Hercel Lovering took an easy step in my direction. For now, his hands were content to remain on his wide hips. “Mr. Decker, I’ve been very patient with you, feeling bad as I do about what happened to your wife. But I’ve only got so much patience to go around, you understand?”
“Holly’s killer is still out there. That man who stopped Denise Lenchantin in Hampshire County the same night Holly was killed? I think that was the guy. I think my wife believed that was the guy.”
Lovering frowned. “You’re talking about that waitress again?”
“You told me Lenchantin was approached around eleven o’clock that night, making it impossible for Holly’s killer to drive the ninety miles from Furnace to Romney in such a short time. But Lenchantin’s shift ended at midnight that night, not eleven, giving Holly’s killer an extra hour to make it out there.”
“Mr. Decker—”
“My wife also believed that the killer knew one of his victims, that he’d either gone to high school with her or was maybe even on the faculty.”
“You’re back on this serial killer kick,” Lovering said.
“Chief, I’m willing to sit down with you again and tell you everything I know. We can go over all my wife’s work, all the deductions and links she made, all the connections. I’m not a cop; this isn’t what I do. But I could show you.”
“Das Hillyard killed Holly Renfrow, Mr. Decker. I don’t care what you think you know or what that moron Chip thinks he saw. I don’t care what sort of wild deductions you think you can make from reviewing some security footage. This case is closed. There is no serial killer. I told you before, Mr. Decker—you’re looking for something that ain’t there.”
“The girl from Maryland, killed in 2016,” I said. “Her hands were bound behind her back with wire, just like Holly’s.”
Lovering’s stoic expression did not falter. He took a step toward me. “You like playing police detective? You’re looking for something to solve, Mr. Decker?”
“I’m not playing anything. These are the facts.”
“After we spoke, I read about what happened to your wife. The guy who did that to her killed himself, too. You got no answers because that madman took all the answers with him when he blew his brains out. So, now you’re trying to find answers elsewhere. Well, Mr. Decker, it just don’t work that way.”
“Please,” I said. “I’m not judging what you did. I don’t care about that. What I care about is finding the real killer. He’s still out there,
and when he kills again—when he kills some other teenage girl in another county or state or wherever—this time you’ll be partly responsible.
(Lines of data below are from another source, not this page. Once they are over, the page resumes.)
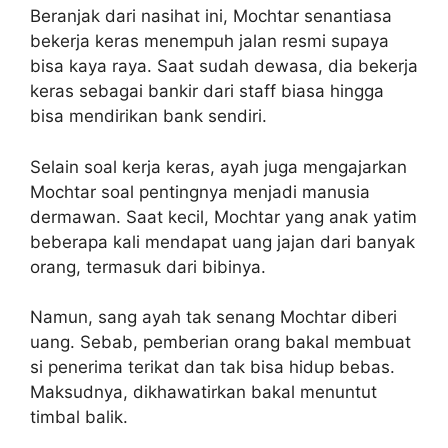
Beranjak dari nasihat ini, Mochtar senantiasa
bekerja keras menempuh jalan resmi supaya
bisa kaya raya. Saat sudah dewasa, dia bekerja
keras sebagai bankir dari staff biasa hingga
bisa mendirikan bank sendiri.
Selain soal kerja keras, ayah juga mengajarkan
Mochtar soal pentingnya menjadi manusia
dermawan. Saat kecil, Mochtar yang anak yatim
beberapa kali mendapat uang jajan dari banyak
orang, termasuk dari bibinya.
Namun, sang ayah tak senang Mochtar diberi
uang. Sebab, pemberian orang bakal membuat
si penerima terikat dan tak bisa hidup bebas.
Maksudnya, dikhawatirkan bakal menuntut
timbal balik.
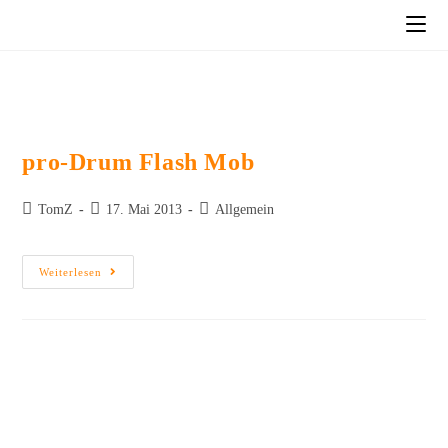
pro-Drum Flash Mob
TomZ
17. Mai 2013
Allgemein
Weiterlesen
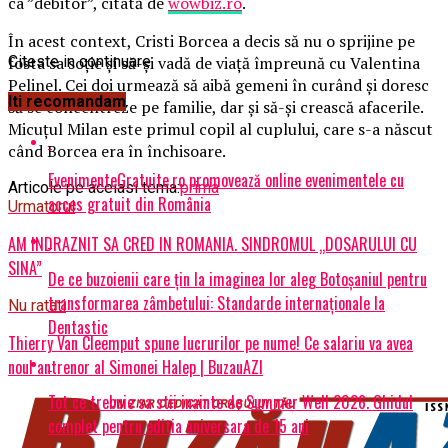
ca ”debitor”, citată de
wowbiz.ro
.
În acest context, Cristi Borcea a decis să nu o sprijine pe
fosta sa soţie şi să-şi vadă de viaţă împreună cu Valentina
Citeste in continuare
Pelinel. Cei doi urmează să aibă gemeni în curând şi doresc
Iti recomandam
să se concentreze pe familie, dar şi să-şi crească afacerile.
Micuţul Milan este primul copil al cuplului, care s-a născut
când Borcea era în închisoare.
EvenimenteGratuite.ro promovează online evenimentele cu
Articole pe aceiasi tema:
prima
acces gratuit din România
Urmatorul
AM INDRAZNIT SA CRED IN ROMANIA. SINDROMUL „DOSARULUI CU
SINA”
De ce buzoienii care țin la imaginea lor aleg Botoșaniul pentru
transformarea zâmbetului: Standarde internaționale la
Nu ratati
Dentastic
Thierry Van Cleemput spune lucrurilor pe nume! Ce salariu va avea
noul antrenor al Simonei Halep | BuzauAZI
Tot ce trebuie sa stii inainte de Summer Well 2026. Ghidul
complet pentru editia aniversara de 15 ani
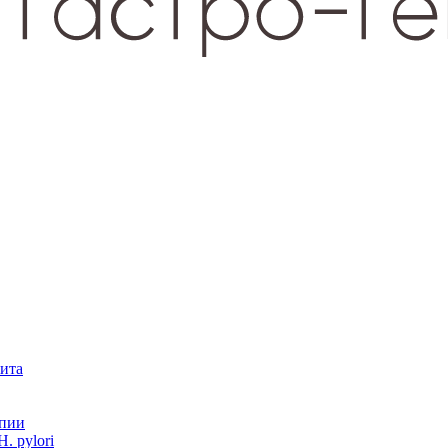
зита
опии
. pylori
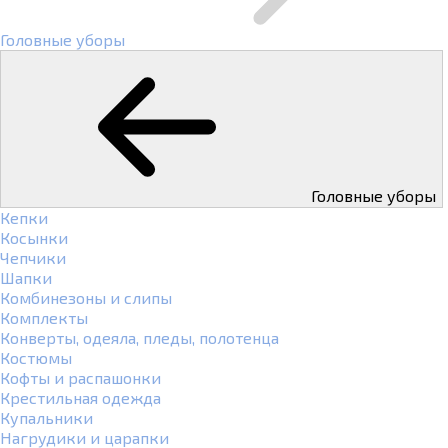
Головные уборы
Головные уборы
Кепки
Косынки
Чепчики
Шапки
Комбинезоны и слипы
Комплекты
Конверты, одеяла, пледы, полотенца
Костюмы
Кофты и распашонки
Крестильная одежда
Купальники
Нагрудики и царапки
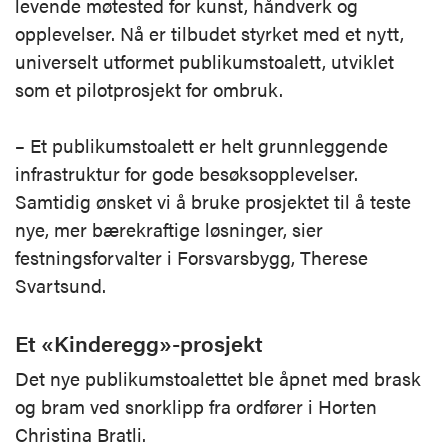
levende møtested for kunst, håndverk og
opplevelser. Nå er tilbudet styrket med et nytt,
universelt utformet publikumstoalett, utviklet
som et pilotprosjekt for ombruk.
– Et publikumstoalett er helt grunnleggende
infrastruktur for gode besøksopplevelser.
Samtidig ønsket vi å bruke prosjektet til å teste
nye, mer bærekraftige løsninger, sier
festningsforvalter i Forsvarsbygg, Therese
Svartsund.
Et «Kinderegg»-prosjekt
Det nye publikumstoalettet ble åpnet med brask
og bram ved snorklipp fra ordfører i Horten
Christina Bratli.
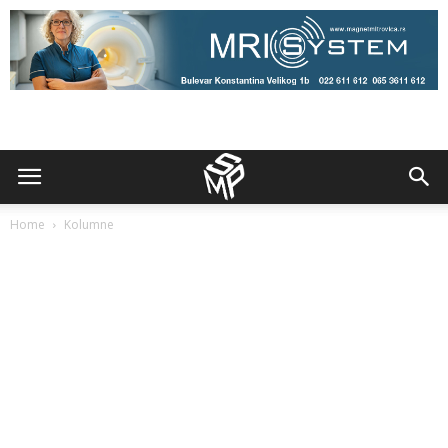
Home
Kolumne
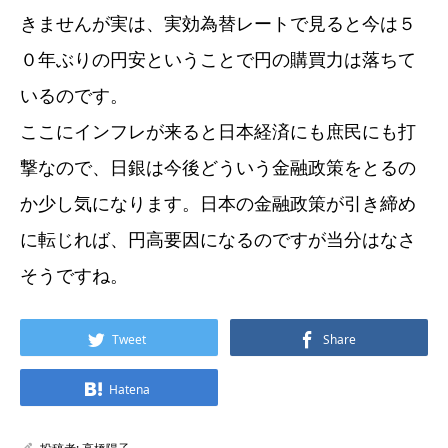
きませんが実は、実効為替レートで見ると今は５
０年ぶりの円安ということで円の購買力は落ちて
いるのです。
ここにインフレが来ると日本経済にも庶民にも打
撃なので、日銀は今後どういう金融政策をとるの
か少し気になります。日本の金融政策が引き締め
に転じれば、円高要因になるのですが当分はなさ
そうですね。
Tweet
Share
Hatena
Because I’m telling you he’s out there, that he’s been doing this for a long time, and I don’t think anyone has ever been aware of him except for my wife. So please, Chief. Please hear me out and take this seriously.”
Lovering’s mouth stretched into a wide, carnivorous grin. His steely eyes narrowed. I couldn’t tell if he was trying to look smug or if the sun was in his eyes. “I think,” he said, “that you’ve been in my town long enough, Mr. Decker. I think it’s time you go on home.”